By NEIL HARTNELL
Tribune Business Editor
nhartnell@tribunemedia.net
Top food store operators yesterday said it “makes no sense” to pull retailers away from their businesses for last minute Value-Added Tax (VAT) discussions, interrupting the only season that delivers a profit for some.
Rupert Roberts, Super Value’s owner, and Philip Beneby, the Retail Grocers Association (RGA) president, told Tribune Business that numerous VAT-related issues remained “unsettled” with just eight days to go before implementation.
Agreeing with Bahamas Federation of Retailers co-chair, Etienne Christen, that the January 1 start-date was “bad” for their sector, Mr Roberts said he and his staff would be working for 24 hours - while Bahamians were enjoying Junkanoo - to ensure systems were VAT-ready.
The pair were speaking ahead of a meeting today between the Ministry of Finance/VAT Unit, headed by financial secretary John Rolle, and the private sector to go over all parties’ readiness for the new tax.
“They’re having a meeting tomorrow [today] to try and get ready, and are pulling merchants from their business on Christmas Eve,” Mr Roberts told Tribune Business.
“It doesn’t make any sense. The only time some merchants make a profit, they’re pulling them away from their businesses at Christmas time.”
The Super Value owner and president added that “there’s so many things unsettled with the Government”, that the private sector would use the meeting to try and determine its VAT position.
“Putting VAT in on January 1 is a bad time,” he told Tribune Business. “While they’re [government officials] at Watch Night services, praying for their sins, and going to Junkanoo to have a good time, we’ll be working for 24 hours to download VAT to 200 cash registers to prepare our stores for next morning.
“It [VAT start] should have been February 1, and it would even have been easier if it was January 2, giving us more time to do things properly.”
Mr Roberts also revealed that uncertainties remained in the retail industry over the practical application of VAT ‘inclusive’ pricing.
He explained: “It’s late for this not to be settled. We’re still not sure with this inclusive pricing. We’re going to do what we think we have to do, and hope it’s satisfactory and that we don’t have to go to jail.”
Messrs Roberts and Beneby bemoaned the fact that the Government seemed to have no further use for the retail industry and wider private sector, telling Tribune Business that after helping modify VAT and winning acceptance for the proposal, “they don’t need us”.
“We’re with them,” Mr Roberts said. “It’s our country. We want to pay the national debt. When the New Zealanders came in, we all worked together to make things work.

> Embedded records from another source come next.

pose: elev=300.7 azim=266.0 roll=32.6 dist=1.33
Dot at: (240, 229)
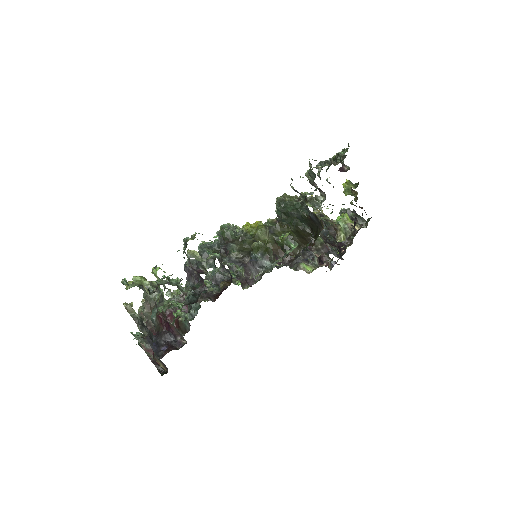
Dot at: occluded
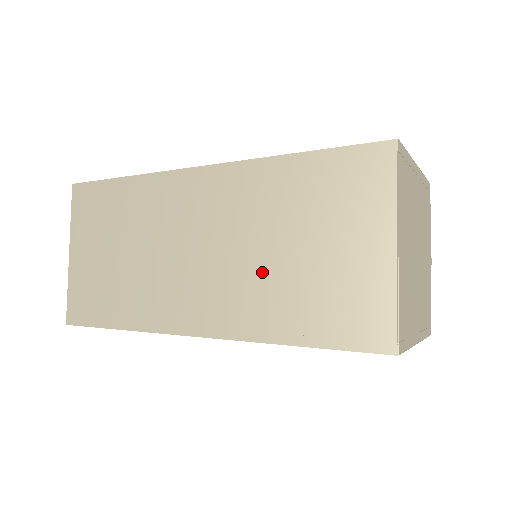
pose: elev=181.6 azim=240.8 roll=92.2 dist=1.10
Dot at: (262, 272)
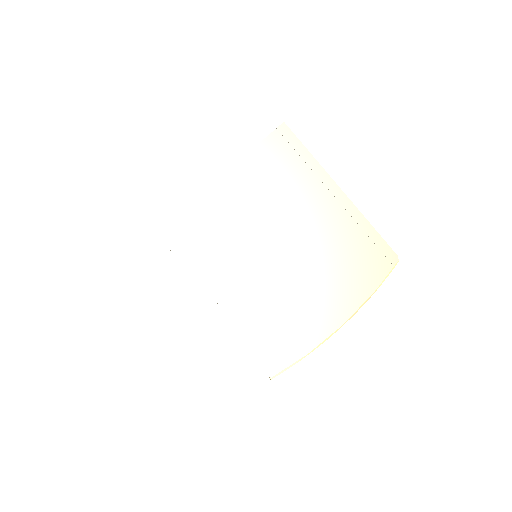
Dot at: occluded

“We thought they [the Government] came to the same conclusion, and would stop playing politics and hold things together. We now can’t communicate with them apart from through the press.”
Mr Beneby added: “They are making decisions that are politically incorrect.”
Mr Roberts, meanwhile, also addressed concerns over egg prices, blaming recent increases on the Government’s decision to raise the duty rate to 30 per cent to protect local producers, combined with an import supply squeeze.
“The Government put 30 per cent duty on eggs to protect the eggs producers in Freeport,” Mr Roberts told Tribune Business.
“The first couple of weeks, we exhausted their supply. Eggs are expensive and scarce because of the freeze in the US, and the public is paying 30 per cent on high-priced eggs.
“Price control only allows us to mark eggs 10 per cent, which barely covers refrigeration to Leslie Miller [the Bahamas Electricity Corporation] and breakage.”